If it fits the organizational culture, investing in a recognized and systematic program of mentoring is better than trusting to the natural instincts of spontaneous coaches. In principle, everyone needs a mentor, and everyone should have a go at being a mentor in turn. The mentoring process does not have to stop simply because you passed your first annual review without a hitch. Mentors can help you up the next rung as well as up the first. Mentoring can serve as part of an effective technology-diffusion strategy whenever new techniques and languages are introduced. Coaching can complement both code reviews and design walk-throughs in an on-going quality improvement program.

Mentoring is especially popular among consulting firms who tout it as an effective means of technology transfer. Instead of consulting to your company, they will work side-by-side with you on your project, gently guiding and helping you to acquire their advanced levels of skills. Compared to intensive, up-front staff training or intermittent consultation as problems arise, the mentoring model has obvious advantages, not the least of which being that it offers the consultant more dependable income.
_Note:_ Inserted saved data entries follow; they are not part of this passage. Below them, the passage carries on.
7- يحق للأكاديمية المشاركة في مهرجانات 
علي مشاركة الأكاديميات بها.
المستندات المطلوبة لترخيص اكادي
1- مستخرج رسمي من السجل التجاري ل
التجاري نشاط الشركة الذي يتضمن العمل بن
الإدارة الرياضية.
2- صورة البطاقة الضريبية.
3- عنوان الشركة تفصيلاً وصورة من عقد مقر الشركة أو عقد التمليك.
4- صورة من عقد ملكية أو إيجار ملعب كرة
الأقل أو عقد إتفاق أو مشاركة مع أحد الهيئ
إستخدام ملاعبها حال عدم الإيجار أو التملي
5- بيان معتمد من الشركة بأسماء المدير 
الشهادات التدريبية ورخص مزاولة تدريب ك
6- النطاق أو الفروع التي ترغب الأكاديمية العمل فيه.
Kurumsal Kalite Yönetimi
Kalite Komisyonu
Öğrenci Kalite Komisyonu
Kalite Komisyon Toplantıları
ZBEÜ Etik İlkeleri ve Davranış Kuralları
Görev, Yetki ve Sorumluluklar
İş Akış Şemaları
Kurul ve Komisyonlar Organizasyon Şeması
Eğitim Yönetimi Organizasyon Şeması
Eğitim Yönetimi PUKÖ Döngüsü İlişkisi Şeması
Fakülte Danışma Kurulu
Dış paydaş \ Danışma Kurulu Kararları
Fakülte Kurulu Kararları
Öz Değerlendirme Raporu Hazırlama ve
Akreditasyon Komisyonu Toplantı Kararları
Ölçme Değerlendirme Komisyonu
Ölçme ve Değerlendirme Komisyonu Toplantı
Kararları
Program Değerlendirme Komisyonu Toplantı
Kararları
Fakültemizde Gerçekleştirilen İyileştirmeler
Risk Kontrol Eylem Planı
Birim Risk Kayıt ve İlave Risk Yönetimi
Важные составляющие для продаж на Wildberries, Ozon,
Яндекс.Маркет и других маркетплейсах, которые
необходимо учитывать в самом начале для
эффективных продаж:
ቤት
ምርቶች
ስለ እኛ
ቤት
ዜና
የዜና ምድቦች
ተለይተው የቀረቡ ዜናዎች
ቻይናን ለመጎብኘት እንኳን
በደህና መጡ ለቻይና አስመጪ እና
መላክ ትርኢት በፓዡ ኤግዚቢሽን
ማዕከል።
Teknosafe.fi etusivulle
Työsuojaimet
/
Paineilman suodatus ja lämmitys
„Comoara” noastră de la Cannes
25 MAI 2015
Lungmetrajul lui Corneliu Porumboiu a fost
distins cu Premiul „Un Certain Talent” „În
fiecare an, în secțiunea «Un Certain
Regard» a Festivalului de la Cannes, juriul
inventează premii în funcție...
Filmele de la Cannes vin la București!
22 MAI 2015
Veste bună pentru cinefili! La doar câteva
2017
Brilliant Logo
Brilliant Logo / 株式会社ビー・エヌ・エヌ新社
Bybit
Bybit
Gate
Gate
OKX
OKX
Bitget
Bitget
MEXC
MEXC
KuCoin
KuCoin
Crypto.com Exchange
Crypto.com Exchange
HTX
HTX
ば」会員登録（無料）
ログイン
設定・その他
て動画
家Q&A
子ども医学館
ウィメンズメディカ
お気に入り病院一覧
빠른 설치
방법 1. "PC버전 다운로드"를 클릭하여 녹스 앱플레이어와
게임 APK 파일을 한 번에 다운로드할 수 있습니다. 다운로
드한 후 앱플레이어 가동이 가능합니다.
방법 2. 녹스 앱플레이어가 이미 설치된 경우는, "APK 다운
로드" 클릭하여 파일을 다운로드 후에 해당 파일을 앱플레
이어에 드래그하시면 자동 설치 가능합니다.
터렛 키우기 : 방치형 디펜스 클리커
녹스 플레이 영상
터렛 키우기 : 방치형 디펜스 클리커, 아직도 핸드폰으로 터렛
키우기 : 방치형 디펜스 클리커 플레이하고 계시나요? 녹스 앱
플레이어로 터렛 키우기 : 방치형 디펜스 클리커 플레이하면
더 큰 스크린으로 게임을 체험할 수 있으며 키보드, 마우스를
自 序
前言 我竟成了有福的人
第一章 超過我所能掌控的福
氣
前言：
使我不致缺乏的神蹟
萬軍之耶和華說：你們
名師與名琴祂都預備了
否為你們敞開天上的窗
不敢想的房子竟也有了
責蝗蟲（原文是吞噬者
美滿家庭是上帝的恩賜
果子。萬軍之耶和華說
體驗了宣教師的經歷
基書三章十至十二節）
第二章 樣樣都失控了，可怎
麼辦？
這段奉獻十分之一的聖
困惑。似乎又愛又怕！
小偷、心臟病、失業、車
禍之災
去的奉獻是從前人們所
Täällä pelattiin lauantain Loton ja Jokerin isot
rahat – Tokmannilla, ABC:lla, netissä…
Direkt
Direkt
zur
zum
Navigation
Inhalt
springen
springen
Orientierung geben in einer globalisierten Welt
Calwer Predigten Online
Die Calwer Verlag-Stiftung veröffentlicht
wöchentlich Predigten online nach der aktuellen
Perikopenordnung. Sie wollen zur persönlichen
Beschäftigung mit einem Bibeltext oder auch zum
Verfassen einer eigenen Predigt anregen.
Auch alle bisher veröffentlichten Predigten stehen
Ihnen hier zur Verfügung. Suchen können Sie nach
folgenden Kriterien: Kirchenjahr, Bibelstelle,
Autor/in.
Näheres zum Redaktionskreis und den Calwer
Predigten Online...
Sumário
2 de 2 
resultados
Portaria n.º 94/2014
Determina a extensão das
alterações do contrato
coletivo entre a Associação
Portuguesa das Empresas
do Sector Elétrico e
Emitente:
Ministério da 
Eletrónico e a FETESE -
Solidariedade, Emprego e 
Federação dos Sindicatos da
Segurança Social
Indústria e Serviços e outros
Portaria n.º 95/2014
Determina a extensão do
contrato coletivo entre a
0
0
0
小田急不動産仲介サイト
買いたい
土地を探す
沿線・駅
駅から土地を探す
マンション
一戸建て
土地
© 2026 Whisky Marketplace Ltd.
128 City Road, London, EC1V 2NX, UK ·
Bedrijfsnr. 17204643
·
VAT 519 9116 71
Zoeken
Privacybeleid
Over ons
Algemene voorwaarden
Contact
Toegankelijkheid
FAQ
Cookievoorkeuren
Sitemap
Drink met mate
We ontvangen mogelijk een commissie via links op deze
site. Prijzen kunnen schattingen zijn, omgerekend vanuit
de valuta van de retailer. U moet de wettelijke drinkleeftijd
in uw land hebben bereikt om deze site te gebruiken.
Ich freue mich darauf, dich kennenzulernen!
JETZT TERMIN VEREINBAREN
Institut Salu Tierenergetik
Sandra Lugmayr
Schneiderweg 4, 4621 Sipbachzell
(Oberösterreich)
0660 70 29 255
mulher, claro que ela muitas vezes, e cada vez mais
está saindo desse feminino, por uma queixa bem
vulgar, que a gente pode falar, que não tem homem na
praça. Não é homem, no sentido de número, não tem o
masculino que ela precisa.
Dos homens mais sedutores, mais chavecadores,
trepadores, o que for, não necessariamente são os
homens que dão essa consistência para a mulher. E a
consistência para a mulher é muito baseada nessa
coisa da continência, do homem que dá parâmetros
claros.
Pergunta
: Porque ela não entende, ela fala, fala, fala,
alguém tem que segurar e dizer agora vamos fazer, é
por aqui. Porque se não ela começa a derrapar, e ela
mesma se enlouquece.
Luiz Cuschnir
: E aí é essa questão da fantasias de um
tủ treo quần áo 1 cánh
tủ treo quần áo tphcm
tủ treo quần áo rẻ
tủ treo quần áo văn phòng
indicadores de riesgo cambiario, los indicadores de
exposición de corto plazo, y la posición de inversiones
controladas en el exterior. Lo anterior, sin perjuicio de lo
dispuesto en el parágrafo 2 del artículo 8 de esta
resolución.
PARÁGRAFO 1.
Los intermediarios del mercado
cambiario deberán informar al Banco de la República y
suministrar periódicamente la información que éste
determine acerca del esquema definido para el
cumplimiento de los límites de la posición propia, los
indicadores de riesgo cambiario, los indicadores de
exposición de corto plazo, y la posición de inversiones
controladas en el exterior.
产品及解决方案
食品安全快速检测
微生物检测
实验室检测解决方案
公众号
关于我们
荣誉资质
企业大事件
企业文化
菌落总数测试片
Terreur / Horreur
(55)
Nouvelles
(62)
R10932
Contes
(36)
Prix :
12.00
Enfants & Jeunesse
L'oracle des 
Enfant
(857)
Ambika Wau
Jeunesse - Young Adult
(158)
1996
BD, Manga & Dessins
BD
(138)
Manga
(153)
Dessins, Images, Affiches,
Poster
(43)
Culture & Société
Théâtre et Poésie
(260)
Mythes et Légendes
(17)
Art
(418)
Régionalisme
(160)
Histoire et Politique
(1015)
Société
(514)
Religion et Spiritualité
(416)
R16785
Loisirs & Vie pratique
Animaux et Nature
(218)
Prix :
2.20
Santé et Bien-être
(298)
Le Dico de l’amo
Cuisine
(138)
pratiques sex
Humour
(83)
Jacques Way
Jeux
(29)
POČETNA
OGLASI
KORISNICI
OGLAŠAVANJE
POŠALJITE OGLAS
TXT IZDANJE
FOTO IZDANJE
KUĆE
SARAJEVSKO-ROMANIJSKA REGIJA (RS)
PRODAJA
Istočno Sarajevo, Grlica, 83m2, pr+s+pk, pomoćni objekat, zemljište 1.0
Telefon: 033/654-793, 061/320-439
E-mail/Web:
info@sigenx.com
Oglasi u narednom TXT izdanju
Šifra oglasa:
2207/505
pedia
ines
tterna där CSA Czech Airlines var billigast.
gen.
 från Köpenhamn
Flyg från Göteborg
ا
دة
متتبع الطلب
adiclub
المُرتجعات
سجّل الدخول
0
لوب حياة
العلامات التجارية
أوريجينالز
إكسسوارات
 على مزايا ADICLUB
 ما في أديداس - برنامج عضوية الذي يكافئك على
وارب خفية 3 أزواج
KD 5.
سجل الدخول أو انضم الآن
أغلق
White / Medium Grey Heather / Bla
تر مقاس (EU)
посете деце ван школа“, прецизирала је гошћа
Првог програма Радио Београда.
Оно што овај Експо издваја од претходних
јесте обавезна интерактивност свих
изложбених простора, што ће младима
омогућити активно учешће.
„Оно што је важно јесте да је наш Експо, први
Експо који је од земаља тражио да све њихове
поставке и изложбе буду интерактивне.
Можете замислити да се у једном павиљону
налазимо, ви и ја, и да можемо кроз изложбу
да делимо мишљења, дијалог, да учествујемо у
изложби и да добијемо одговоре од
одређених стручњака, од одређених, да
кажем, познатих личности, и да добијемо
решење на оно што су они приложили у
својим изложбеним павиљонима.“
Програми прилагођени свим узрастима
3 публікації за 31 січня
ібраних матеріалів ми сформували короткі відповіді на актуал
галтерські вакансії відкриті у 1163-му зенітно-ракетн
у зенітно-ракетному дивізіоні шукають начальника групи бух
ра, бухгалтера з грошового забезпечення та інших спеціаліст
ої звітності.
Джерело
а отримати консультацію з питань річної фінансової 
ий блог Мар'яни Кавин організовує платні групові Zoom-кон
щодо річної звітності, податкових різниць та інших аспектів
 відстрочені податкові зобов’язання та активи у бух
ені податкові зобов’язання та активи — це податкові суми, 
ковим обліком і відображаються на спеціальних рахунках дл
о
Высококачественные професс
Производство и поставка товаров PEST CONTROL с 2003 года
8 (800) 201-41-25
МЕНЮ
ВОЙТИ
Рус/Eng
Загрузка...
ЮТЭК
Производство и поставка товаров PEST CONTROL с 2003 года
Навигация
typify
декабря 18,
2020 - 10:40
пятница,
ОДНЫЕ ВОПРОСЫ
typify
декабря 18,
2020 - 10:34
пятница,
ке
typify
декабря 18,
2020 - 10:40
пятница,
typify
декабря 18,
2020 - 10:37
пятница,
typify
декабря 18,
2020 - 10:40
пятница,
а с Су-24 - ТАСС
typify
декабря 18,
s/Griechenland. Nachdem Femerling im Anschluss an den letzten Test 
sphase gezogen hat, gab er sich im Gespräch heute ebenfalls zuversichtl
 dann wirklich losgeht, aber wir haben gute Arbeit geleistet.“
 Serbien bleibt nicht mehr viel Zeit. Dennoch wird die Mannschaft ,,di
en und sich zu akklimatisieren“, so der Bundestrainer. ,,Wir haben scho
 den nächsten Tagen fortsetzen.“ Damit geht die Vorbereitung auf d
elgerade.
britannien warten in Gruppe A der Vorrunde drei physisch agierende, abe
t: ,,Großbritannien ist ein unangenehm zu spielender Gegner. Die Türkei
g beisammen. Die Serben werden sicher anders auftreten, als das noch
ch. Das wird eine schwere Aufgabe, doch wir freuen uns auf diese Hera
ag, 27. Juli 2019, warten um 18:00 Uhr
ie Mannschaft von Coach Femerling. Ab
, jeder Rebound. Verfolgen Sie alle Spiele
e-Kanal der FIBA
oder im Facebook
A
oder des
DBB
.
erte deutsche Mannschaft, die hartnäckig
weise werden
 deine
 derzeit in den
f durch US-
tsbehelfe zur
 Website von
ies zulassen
So, at least for awhile, mentoring is the word. The language, though, keeps morphing before our eyes. Language must keep moving and changing lest we catch up with it, or worse, we end up being caught in the act. Smart consultants are merely being wise in renaming what they do. Money for consulting and training may have been squeezed from budgets, but the bean counters and pencil pushers have not all yet discovered coaching and mentoring. Once they do, there will be fiscal limits on coaching contracts, and mentoring will be found petrified in 13 pages of contractual obligation, indemnification, and nondisclosure.

Perhaps it was meant to be!

From Software Development, Volume 3, #3, March 1995.